1 - Open a terminal [1]
2 - Pull the image and start the container
sudo docker pull scrapinghub/splash
sudo docker run -it -p 8050:8050 --rm scrapinghub/splash --max-timeout 300
Splash is now available at 0.0.0.0 at port 8050 (http)
3 - Open a terminal [2]
4 - Create a virtualenv, active the env, install the dependencies
virtualenv venv
source venv/bin/activate
pip install -r requirements.txt
5 - Create a new folder called "scrapyd" into the root of project, with the other folders ["scrapydweb", "scan"...]
mkdir scrapyd
cd scrapyd
mkdir logs
scrapyd
6 - Open a terminal [3]
7 - Go to the root of project, activate the virtualenv
cd <to/path/of/project>
source venv/bin/activate
8 - Into the file "scrapydweb_settings_v10.py", change the variable "SCRAPYD_LOGS_DIR" to the path that you created before and change the variable "SCRAPY_PROJECTS_DIR" to the root path, where the "scan", "scrapydweb" and "scrapyd" folders are located
cd scrapydweb
nano scrapydweb_settings_v10.py
9 - Start the application you need to be in the "scrapydweb" folder
scrapydweb
Scrapydweb is now available at 0.0.0.0 at port 5000 (http)
10 - Open your browser
http://localhost:5000
username: user password: pass
11 - Into the application, now, we'll deploy our first project
- Menu on the left, click on "Deploy project"

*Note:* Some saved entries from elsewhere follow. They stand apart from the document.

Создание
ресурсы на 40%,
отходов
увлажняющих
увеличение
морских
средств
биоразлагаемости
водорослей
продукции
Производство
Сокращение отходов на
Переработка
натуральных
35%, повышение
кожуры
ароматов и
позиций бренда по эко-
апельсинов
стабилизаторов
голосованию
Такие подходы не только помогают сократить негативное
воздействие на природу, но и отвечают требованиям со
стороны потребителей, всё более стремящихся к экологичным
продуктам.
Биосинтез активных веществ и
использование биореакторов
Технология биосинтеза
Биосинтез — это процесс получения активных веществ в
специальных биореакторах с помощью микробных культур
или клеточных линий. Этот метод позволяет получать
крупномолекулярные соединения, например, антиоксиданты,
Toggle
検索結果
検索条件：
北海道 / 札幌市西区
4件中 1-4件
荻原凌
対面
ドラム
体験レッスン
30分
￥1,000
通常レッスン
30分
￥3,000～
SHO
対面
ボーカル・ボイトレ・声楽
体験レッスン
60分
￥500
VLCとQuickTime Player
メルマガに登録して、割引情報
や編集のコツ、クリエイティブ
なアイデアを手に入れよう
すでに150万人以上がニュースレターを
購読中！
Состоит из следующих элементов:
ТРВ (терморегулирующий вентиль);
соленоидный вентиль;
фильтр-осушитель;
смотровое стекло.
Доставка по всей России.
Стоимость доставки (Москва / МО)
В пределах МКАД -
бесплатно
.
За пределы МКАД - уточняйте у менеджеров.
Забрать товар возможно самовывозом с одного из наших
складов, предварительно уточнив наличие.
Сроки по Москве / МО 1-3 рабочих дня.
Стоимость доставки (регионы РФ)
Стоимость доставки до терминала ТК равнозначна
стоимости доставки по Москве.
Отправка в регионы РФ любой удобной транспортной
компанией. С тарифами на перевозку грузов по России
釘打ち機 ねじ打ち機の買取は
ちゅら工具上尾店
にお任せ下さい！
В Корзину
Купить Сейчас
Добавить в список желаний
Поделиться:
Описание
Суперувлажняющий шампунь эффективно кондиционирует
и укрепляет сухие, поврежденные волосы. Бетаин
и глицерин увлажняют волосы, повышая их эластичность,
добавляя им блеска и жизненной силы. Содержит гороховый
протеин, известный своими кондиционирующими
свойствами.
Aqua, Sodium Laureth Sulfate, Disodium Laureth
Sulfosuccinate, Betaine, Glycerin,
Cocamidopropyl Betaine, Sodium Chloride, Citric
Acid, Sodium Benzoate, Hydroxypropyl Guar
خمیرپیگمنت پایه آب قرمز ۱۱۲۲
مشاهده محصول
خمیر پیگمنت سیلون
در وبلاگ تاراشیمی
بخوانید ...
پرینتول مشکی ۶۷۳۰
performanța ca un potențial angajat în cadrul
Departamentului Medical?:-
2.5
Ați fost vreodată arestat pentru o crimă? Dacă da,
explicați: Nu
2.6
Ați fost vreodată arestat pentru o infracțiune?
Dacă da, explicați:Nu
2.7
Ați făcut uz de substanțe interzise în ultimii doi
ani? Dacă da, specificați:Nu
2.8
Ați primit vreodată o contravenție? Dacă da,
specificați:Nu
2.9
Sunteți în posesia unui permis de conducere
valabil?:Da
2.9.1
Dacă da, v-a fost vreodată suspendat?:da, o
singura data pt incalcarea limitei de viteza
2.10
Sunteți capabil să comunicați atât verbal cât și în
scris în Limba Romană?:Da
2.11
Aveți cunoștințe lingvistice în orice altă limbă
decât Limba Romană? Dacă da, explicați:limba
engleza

- Click on "Package and Deploy"
- Select on the menu "spider" our spider, called "upwork"
- Enable "settings & arguments"
- At the box "additional", add the parameter "-a da_user="" -o test.json"
- Click on "Check CMD" and then "Run spider"
12 - Wait a few seconds and the results will be in the "scan" folder
Obs
Choices:
-
Scrapy
- An open source framework
- Fast
- Simple
- Excellent architecture
- Easy to implement any middlawares, pipelines, extensions...
- Excellent documentation
-
Scrapyd + Scrapyd-client
- Easy to deploy and run Scrapy spiders
- We can optimize our process and scale with docker, like [AWS ECS + Spots] with the costs very cheap
- We managed to create several projects and version each one
- Easy to maintain
- It works with http
- Allows us to schedule our crawler
- With the API HTTP, we can control all the spiders, like [List jobs, cancel, delete]...
-
Scrapydweb
- We can see
- log analysis
- Stats collection
- Progress visualization
- Deploy our project
- Send message and notification [Email, slack...]
- Manage the project
- CPU and Memory each one Node [Scrapyd]
- We can see
Nice to have
- Implement: Scrapoxy
- It starts a pool of proxies to relay our requests
- Crawl without blacklist
- Easy to implement
- Integration with Database
- Add pipeline to refactor all the data